### Data under study:
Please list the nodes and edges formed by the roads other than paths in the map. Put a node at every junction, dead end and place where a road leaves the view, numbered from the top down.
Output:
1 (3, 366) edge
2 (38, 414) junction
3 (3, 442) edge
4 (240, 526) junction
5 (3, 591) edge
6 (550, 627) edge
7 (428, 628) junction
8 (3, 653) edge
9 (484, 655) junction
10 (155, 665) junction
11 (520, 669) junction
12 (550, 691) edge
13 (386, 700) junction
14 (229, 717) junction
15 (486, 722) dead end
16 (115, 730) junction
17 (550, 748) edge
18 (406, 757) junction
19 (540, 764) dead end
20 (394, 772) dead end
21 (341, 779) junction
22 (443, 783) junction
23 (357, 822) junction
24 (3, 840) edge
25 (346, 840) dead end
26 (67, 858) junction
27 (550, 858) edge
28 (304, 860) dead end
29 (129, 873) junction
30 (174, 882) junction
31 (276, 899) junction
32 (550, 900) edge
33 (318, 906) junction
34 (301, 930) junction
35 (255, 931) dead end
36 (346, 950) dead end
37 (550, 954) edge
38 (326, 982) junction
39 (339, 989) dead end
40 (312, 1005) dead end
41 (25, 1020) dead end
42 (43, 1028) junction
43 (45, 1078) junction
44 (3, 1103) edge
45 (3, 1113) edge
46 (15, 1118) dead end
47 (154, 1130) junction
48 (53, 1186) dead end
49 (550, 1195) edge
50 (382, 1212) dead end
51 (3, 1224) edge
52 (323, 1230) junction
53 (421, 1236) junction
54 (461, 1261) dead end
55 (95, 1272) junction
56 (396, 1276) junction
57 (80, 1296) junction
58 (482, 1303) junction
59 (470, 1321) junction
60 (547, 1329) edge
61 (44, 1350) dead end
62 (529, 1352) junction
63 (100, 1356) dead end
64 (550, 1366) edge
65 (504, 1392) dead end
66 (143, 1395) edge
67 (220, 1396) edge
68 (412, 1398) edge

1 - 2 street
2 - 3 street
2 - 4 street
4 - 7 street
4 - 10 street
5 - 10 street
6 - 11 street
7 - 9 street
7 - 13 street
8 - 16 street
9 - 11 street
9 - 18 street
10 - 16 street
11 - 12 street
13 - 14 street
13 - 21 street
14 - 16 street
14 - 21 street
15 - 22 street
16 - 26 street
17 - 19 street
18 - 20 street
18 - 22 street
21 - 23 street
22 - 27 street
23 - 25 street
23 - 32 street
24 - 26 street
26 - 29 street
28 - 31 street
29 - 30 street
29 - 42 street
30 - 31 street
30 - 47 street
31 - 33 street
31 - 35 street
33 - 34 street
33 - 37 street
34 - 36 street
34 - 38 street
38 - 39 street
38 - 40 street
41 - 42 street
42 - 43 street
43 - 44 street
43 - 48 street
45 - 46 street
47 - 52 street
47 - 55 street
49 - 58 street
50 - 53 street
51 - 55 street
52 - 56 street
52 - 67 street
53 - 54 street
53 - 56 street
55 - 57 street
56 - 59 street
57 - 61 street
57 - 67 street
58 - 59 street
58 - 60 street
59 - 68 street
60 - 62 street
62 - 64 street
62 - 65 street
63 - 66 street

### Work request:
Line by line, retype the whole listing exactly.

### Response to the exercise:
Please list the nodes and edges formed by the roads other than paths in the map. Put a node at every junction, dead end and place where a road leaves the view, numbered from the top down.
Output:
1 (3, 366) edge
2 (38, 414) junction
3 (3, 442) edge
4 (240, 526) junction
5 (3, 591) edge
6 (550, 627) edge
7 (428, 628) junction
8 (3, 653) edge
9 (484, 655) junction
10 (155, 665) junction
11 (520, 669) junction
12 (550, 691) edge
13 (386, 700) junction
14 (229, 717) junction
15 (486, 722) dead end
16 (115, 730) junction
17 (550, 748) edge
18 (406, 757) junction
19 (540, 764) dead end
20 (394, 772) dead end
21 (341, 779) junction
22 (443, 783) junction
23 (357, 822) junction
24 (3, 840) edge
25 (346, 840) dead end
26 (67, 858) junction
27 (550, 858) edge
28 (304, 860) dead end
29 (129, 873) junction
30 (174, 882) junction
31 (276, 899) junction
32 (550, 900) edge
33 (318, 906) junction
34 (301, 930) junction
35 (255, 931) dead end
36 (346, 950) dead end
37 (550, 954) edge
38 (326, 982) junction
39 (339, 989) dead end
40 (312, 1005) dead end
41 (25, 1020) dead end
42 (43, 1028) junction
43 (45, 1078) junction
44 (3, 1103) edge
45 (3, 1113) edge
46 (15, 1118) dead end
47 (154, 1130) junction
48 (53, 1186) dead end
49 (550, 1195) edge
50 (382, 1212) dead end
51 (3, 1224) edge
52 (323, 1230) junction
53 (421, 1236) junction
54 (461, 1261) dead end
55 (95, 1272) junction
56 (396, 1276) junction
57 (80, 1296) junction
58 (482, 1303) junction
59 (470, 1321) junction
60 (547, 1329) edge
61 (44, 1350) dead end
62 (529, 1352) junction
63 (100, 1356) dead end
64 (550, 1366) edge
65 (504, 1392) dead end
66 (143, 1395) edge
67 (220, 1396) edge
68 (412, 1398) edge

1 - 2 street
2 - 3 street
2 - 4 street
4 - 7 street
4 - 10 street
5 - 10 street
6 - 11 street
7 - 9 street
7 - 13 street
8 - 16 street
9 - 11 street
9 - 18 street
10 - 16 street
11 - 12 street
13 - 14 street
13 - 21 street
14 - 16 street
14 - 21 street
15 - 22 street
16 - 26 street
17 - 19 street
18 - 20 street
18 - 22 street
21 - 23 street
22 - 27 street
23 - 25 street
23 - 32 street
24 - 26 street
26 - 29 street
28 - 31 street
29 - 30 street
29 - 42 street
30 - 31 street
30 - 47 street
31 - 33 street
31 - 35 street
33 - 34 street
33 - 37 street
34 - 36 street
34 - 38 street
38 - 39 street
38 - 40 street
41 - 42 street
42 - 43 street
43 - 44 street
43 - 48 street
45 - 46 street
47 - 52 street
47 - 55 street
49 - 58 street
50 - 53 street
51 - 55 street
52 - 56 street
52 - 67 street
53 - 54 street
53 - 56 street
55 - 57 street
56 - 59 street
57 - 61 street
57 - 67 street
58 - 59 street
58 - 60 street
59 - 68 street
60 - 62 street
62 - 64 street
62 - 65 street
63 - 66 street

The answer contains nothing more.